Test zu Grundlagen der Aristotelischen und Kantischen Ethik

Grundlagen der Aristotelischen & Kantischen Ethik einfach erklärt

Frage 1 von 50%

Anlagen bestimmen, wie wir uns den Affekten gegenüber verhalten.

Test: Aristotelische Ethik, Kants praktische Philosophie, Kantische Moraltheorie

20 Fragen

Frage 1: Anlagen bestimmen, wie wir uns den Affekten gegenüber verhalten.

A. Ano

B. Ne

Erklärung: Laut den Materialien bestimmen nicht die Anlagen, wie wir uns den Affekten gegenüber verhalten, sondern der Habitus (Hexis). Anlagen machen uns lediglich für Affekte empfänglich.

Frage 2: Welche der folgenden Aussagen beschreiben die zwei Argumente, die in den Studienmaterialien für ein abschließendes Gut angeführt werden?

A. Die Definition oder logische Struktur einer Handlung.

B. Dass Handlungen immer Teil von Handlungszusammenhängen sind und die Hierarchie im besten Gut zu einem Abschluss kommt, welches als absoluter Maßstab zur Beurteilung dient.

C. Das Ergon-Argument zur Herstellung der Verbindung zwischen Tugenden und Eudaimoniá.

D. Die Klugheit, welche die Wahl der Mittel in Hinblick auf einen Zweck darstellt.

Erklärung: Die Studienmaterialien führen am 7. Mai zwei Argumente für ein abschließendes Gut an: Erstens, die Definition/logische Struktur einer Handlung, und zweitens, dass Handlungen immer Teil von Handlungszusammenhängen sind, wobei die Hierarchie im besten Gut zu einem Abschluss kommt und als absoluter Maßstab zur Beurteilung dient.
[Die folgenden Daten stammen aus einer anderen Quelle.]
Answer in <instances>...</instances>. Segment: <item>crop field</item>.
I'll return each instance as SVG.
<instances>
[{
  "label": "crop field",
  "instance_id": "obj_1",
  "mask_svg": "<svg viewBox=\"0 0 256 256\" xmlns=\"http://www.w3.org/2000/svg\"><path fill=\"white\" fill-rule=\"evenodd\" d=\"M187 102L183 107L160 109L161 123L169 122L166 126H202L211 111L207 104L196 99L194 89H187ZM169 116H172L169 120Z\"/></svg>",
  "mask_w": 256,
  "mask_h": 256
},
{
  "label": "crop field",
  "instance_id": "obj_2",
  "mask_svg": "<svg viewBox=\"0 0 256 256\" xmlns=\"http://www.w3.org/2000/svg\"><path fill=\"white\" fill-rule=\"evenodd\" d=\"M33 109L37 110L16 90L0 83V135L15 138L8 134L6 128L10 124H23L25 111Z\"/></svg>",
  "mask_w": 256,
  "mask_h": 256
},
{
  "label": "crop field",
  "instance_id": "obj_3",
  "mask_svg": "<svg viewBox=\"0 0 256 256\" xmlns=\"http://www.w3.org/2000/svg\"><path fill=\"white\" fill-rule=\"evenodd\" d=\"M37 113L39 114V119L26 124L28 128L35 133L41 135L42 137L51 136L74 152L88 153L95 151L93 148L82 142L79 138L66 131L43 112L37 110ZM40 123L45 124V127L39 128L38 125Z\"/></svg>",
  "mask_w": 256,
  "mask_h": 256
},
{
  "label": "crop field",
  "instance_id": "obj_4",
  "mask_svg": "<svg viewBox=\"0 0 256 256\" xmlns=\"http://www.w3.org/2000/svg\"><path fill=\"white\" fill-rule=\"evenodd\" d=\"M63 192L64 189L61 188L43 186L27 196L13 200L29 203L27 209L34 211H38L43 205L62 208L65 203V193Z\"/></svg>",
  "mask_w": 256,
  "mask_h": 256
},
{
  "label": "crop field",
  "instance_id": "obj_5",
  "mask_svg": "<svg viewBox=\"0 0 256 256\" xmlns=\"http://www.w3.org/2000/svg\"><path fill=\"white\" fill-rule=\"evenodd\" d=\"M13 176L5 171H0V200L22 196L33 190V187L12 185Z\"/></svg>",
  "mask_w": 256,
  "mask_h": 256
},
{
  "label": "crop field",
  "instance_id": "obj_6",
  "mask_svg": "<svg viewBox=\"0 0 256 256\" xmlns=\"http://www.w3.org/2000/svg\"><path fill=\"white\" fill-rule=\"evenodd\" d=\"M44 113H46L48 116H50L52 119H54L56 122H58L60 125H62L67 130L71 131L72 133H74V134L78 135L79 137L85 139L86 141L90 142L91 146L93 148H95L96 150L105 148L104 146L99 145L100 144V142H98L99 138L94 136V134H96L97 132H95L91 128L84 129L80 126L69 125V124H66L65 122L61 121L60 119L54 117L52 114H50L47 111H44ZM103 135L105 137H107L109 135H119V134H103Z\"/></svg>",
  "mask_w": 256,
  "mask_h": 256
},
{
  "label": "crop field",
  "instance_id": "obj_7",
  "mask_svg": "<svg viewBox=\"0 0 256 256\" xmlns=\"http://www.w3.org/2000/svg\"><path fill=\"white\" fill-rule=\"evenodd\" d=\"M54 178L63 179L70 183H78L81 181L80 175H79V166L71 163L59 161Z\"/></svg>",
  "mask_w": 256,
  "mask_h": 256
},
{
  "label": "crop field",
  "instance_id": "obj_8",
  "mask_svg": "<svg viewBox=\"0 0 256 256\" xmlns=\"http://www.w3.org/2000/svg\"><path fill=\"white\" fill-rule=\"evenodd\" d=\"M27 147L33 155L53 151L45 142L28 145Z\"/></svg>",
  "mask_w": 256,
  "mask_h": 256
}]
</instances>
Die anderen Optionen beschreiben andere Konzepte oder Argumente aus den Materialien, die nicht direkt den zwei Argumenten für ein abschließendes Gut zugeordnet sind.

Frage 3: Ist der uneingeschränkt gute Wille die Quelle des moralischen Prinzips?

A. Ano

B. Ne

Erklärung: Die Quelle des Prinzips der Moral muss der uneingeschränkt gute Wille sein.

Frage 4: Kant lehnt die Möglichkeit einer Metaphysik der Sitten als Wissenschaft ab.

A. Ano

B. Ne

Erklärung: Die Metaphysik der Sitten ist laut den Studienmaterialien im Gegensatz zur Metaphysik der Natur als Wissenschaft möglich.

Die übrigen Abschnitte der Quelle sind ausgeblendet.